### Description of the task:
All the records that follow need to be reproduced exactly. Omit the images.
---*---
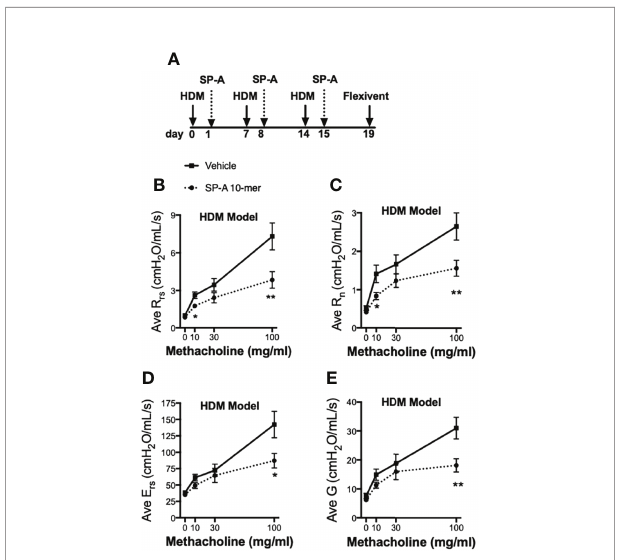
FIGURE 4 | HDM-challenged WT mice treated with SP-A peptides have reduced sensitivity to methacholine challenge. (A) WT male mice challenged intra-nasally with HDM on days 0, 7, and 14. On days 1, 8 and 15 mice were divided into groups and given either vehicle or SP-A peptides (10-mer, 25 m g/ ml, ~1 mg/kg body weight) via oropharyngeal instillation. On day 19, pulmonary function tests during a methacholine challenge were performed while mice were under anesthesia. (B) Total airways resistance (Rrs), (C) Newtonian resistance (Rn), (D) total airways Elastance (Ers) and (E) tissue damping (G) were assessed by fl exivent. Data graphed are mean +/- SEM. n = 12,12, *p < 0.05, **p < 0.01 by t-test at each indicated dose.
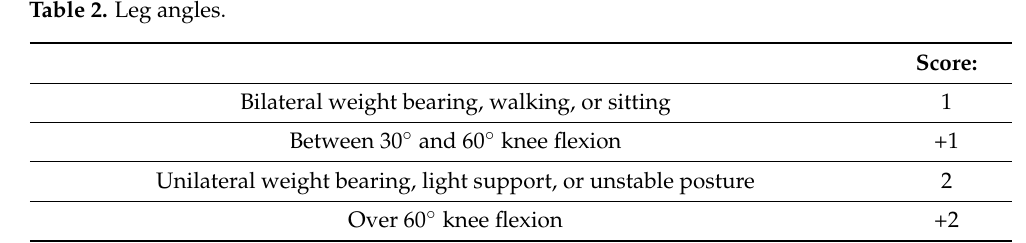
Score: Upright position (Vertical angle close to 0 ◦ ) 1 Slightly bent position ( − 20 ◦ to 20 ◦ angle from the vertical line) 2 Bent–flexion (20 ◦ to 60 ◦ forward angle) or extension ( − 20 ◦ backward angle) 3 Very inclined position (flexion over 60 ◦ ) 4 When accompanied by twisting or lateral flexion of the trunk, the score increases by +1 one unit.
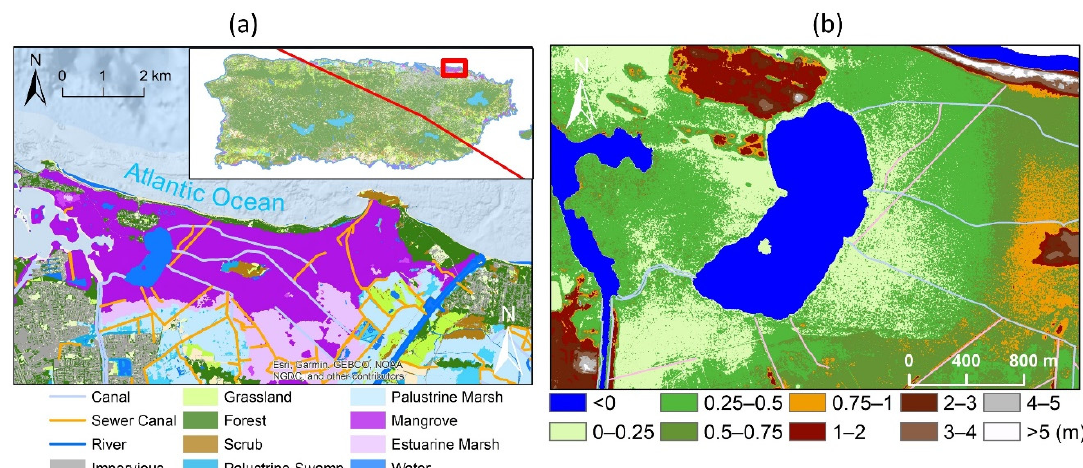
Figure 1. ( a ) Piñones State Forest, the largest mangrove forest in Puerto Rico. Map of Puerto Rico is in the upper right with a red line indicating the path of Hurricane Maria on 20 September 2017. Land cover from the NOAA C-CAP Program for 2010 shows the distribution of mangroves, together with the rivers and canals. ( b ) Digital Elevation Model around the Piñones Lagoon, also with the canals.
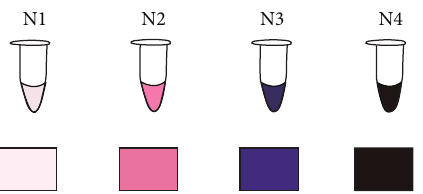
Figure 1: Color scheme of reactive gel intensity color (excess of superoxide anions) after reaction with superoxide anion present in the ejaculate. N1: low OS, N2: low-medium OS, N3: medium-high OS, and N4: high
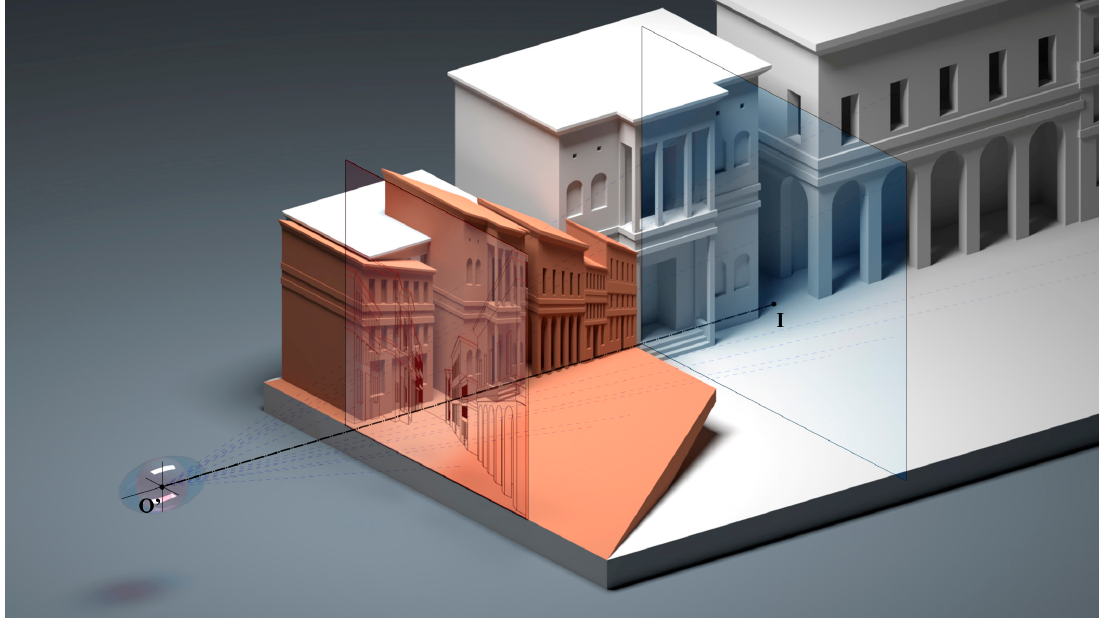
Figure 6. Hypothesis on the size of the restricted sight in case of a linear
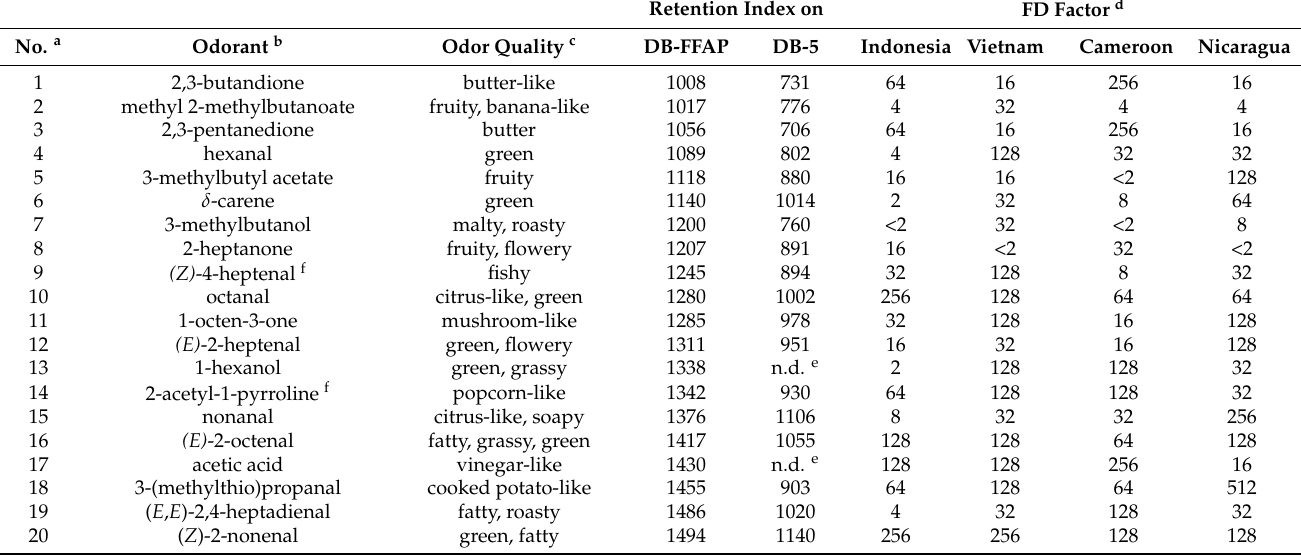
Table 1. Aroma-active compounds identified in extracts of cocoa pulps grown in Indonesia, Vietnam, Cameroon, and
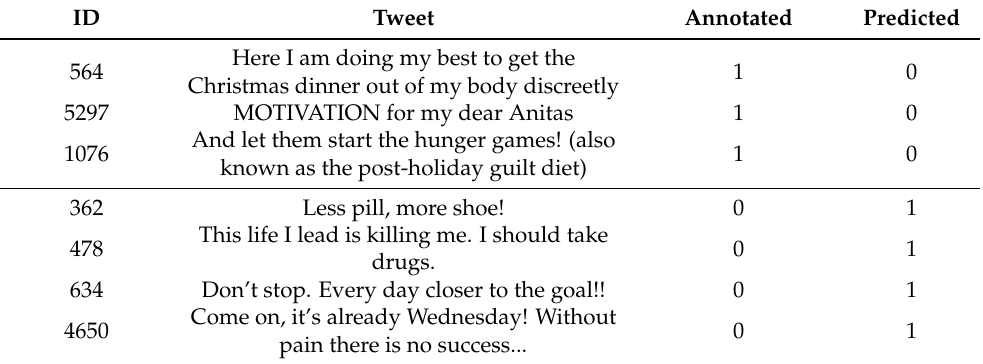
Table 5. Misclassified samples from SAD in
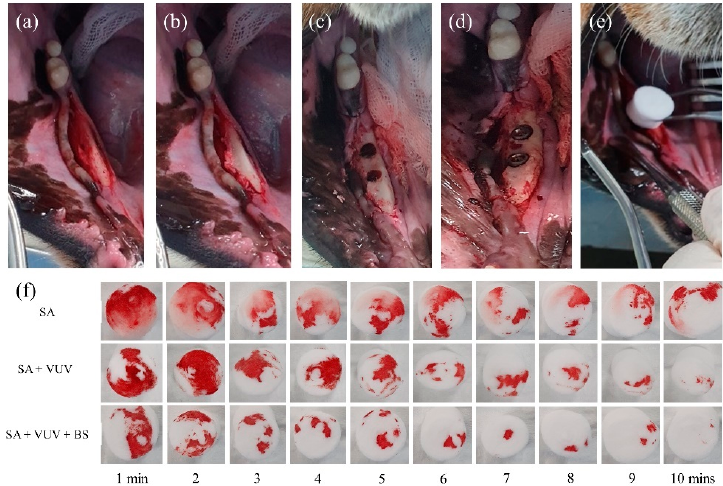
Figure 3. In vivo test of blood clotting: ( a ) incision and flap reflection; ( b ) alveolar ridge flattening; ( c ) preparation of implant holes; ( d ) implant fixture placement; ( e ) cotton pellet application for bleeding absorption; ( f ) pattern of cotton pellets according to time. SA, a conventional SA surface; SA + VUV, an SA surface with vacuum-UV treatment; SA + VUV + BS, an SA surface coated with a pH-buffering agent after vacuum-UV treatment.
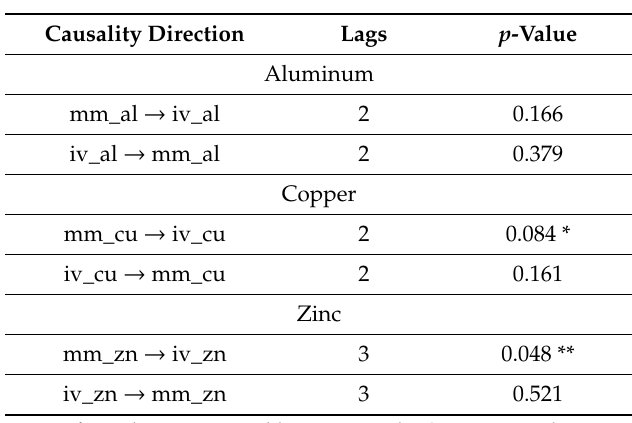
Table 3. Granger causality tests: Second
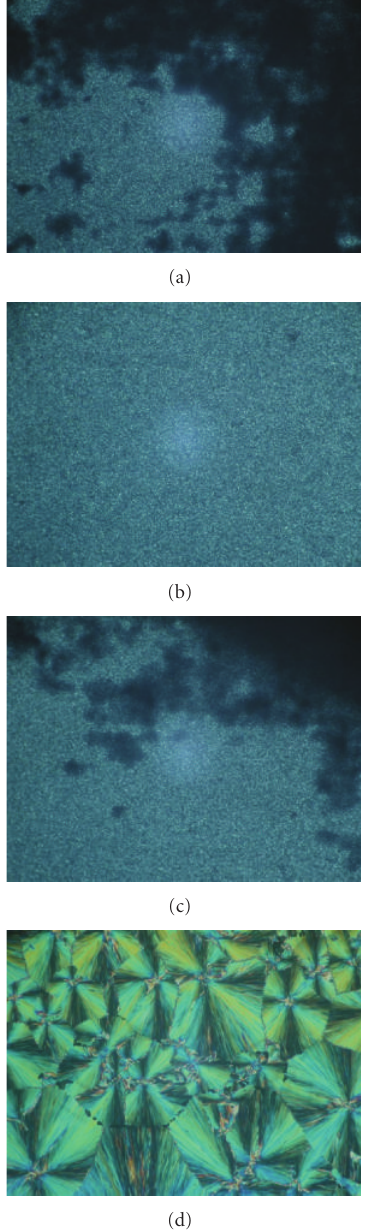
Figure 8: Polarized optical micrographs of cholesteryl nonanoate acid taken during cooling from the isotropic phase at (a) 90.2 ◦ C, (b) 80.7 ◦ C, (c) 69.9 ◦ C, and (d) 25 ◦ C (20min annealing).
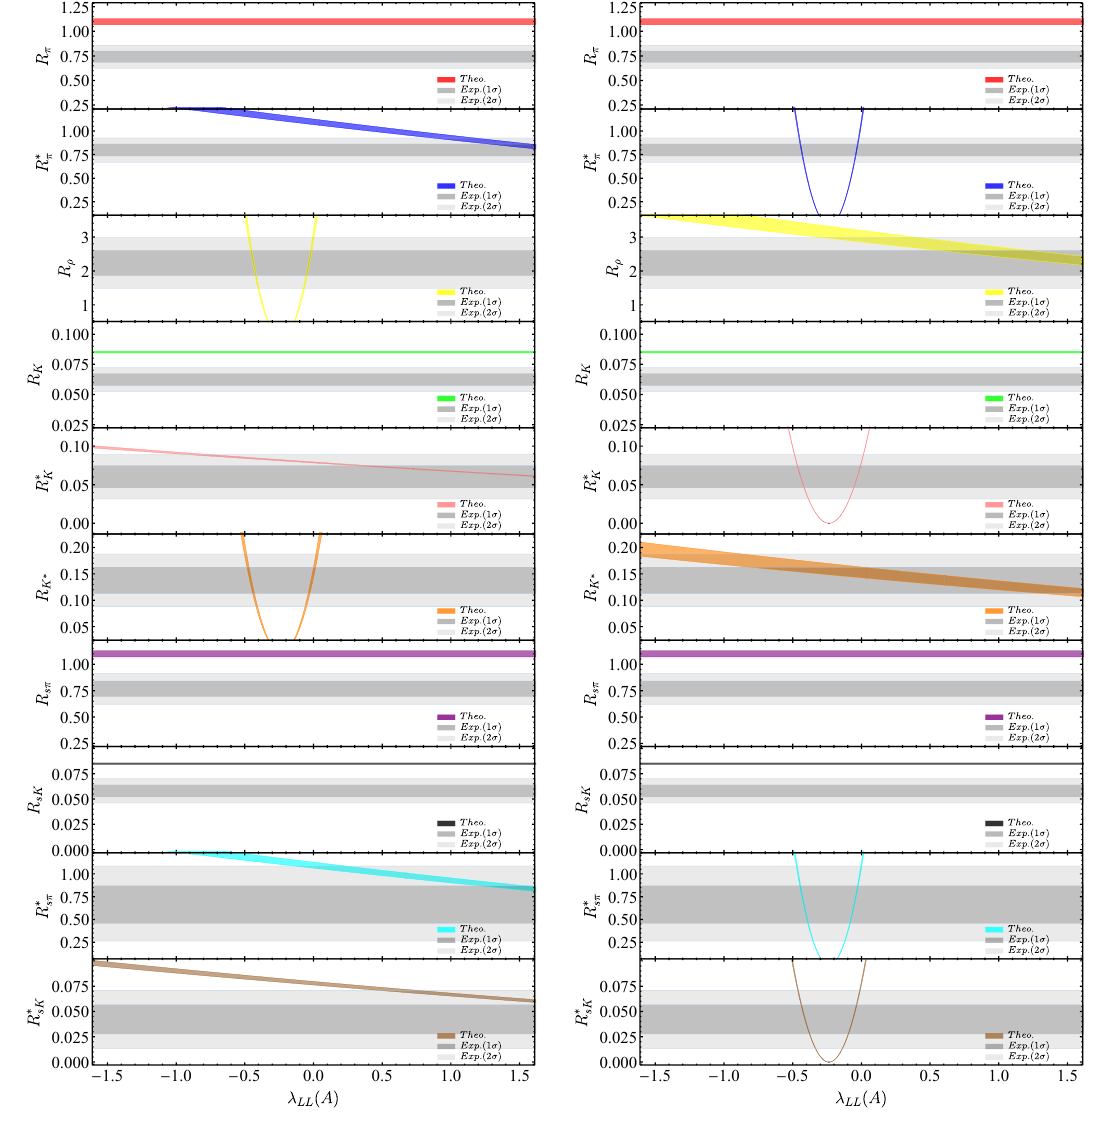
collected in table 6, ( s ) L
---*---
### Answer to the problem:
FIGURE 4 | HDM-challenged WT mice treated with SP-A peptides have reduced sensitivity to methacholine challenge. (A) WT male mice challenged intra-nasally with HDM on days 0, 7, and 14. On days 1, 8 and 15 mice were divided into groups and given either vehicle or SP-A peptides (10-mer, 25 m g/ ml, ~1 mg/kg body weight) via oropharyngeal instillation. On day 19, pulmonary function tests during a methacholine challenge were performed while mice were under anesthesia. (B) Total airways resistance (Rrs), (C) Newtonian resistance (Rn), (D) total airways Elastance (Ers) and (E) tissue damping (G) were assessed by fl exivent. Data graphed are mean +/- SEM. n = 12,12, *p < 0.05, **p < 0.01 by t-test at each indicated dose.
Score: Upright position (Vertical angle close to 0 ◦ ) 1 Slightly bent position ( − 20 ◦ to 20 ◦ angle from the vertical line) 2 Bent–flexion (20 ◦ to 60 ◦ forward angle) or extension ( − 20 ◦ backward angle) 3 Very inclined position (flexion over 60 ◦ ) 4 When accompanied by twisting or lateral flexion of the trunk, the score increases by +1 one unit.
Figure 1. ( a ) Piñones State Forest, the largest mangrove forest in Puerto Rico. Map of Puerto Rico is in the upper right with a red line indicating the path of Hurricane Maria on 20 September 2017. Land cover from the NOAA C-CAP Program for 2010 shows the distribution of mangroves, together with the rivers and canals. ( b ) Digital Elevation Model around the Piñones Lagoon, also with the canals.
Figure 1: Color scheme of reactive gel intensity color (excess of superoxide anions) after reaction with superoxide anion present in the ejaculate. N1: low OS, N2: low-medium OS, N3: medium-high OS, and N4: high
Figure 6. Hypothesis on the size of the restricted sight in case of a linear
Table 1. Aroma-active compounds identified in extracts of cocoa pulps grown in Indonesia, Vietnam, Cameroon, and
Table 5. Misclassified samples from SAD in
Figure 3. In vivo test of blood clotting: ( a ) incision and flap reflection; ( b ) alveolar ridge flattening; ( c ) preparation of implant holes; ( d ) implant fixture placement; ( e ) cotton pellet application for bleeding absorption; ( f ) pattern of cotton pellets according to time. SA, a conventional SA surface; SA + VUV, an SA surface with vacuum-UV treatment; SA + VUV + BS, an SA surface coated with a pH-buffering agent after vacuum-UV treatment.
Table 3. Granger causality tests: Second
Figure 8: Polarized optical micrographs of cholesteryl nonanoate acid taken during cooling from the isotropic phase at (a) 90.2 ◦ C, (b) 80.7 ◦ C, (c) 69.9 ◦ C, and (d) 25 ◦ C (20min annealing).
collected in table 6, ( s ) L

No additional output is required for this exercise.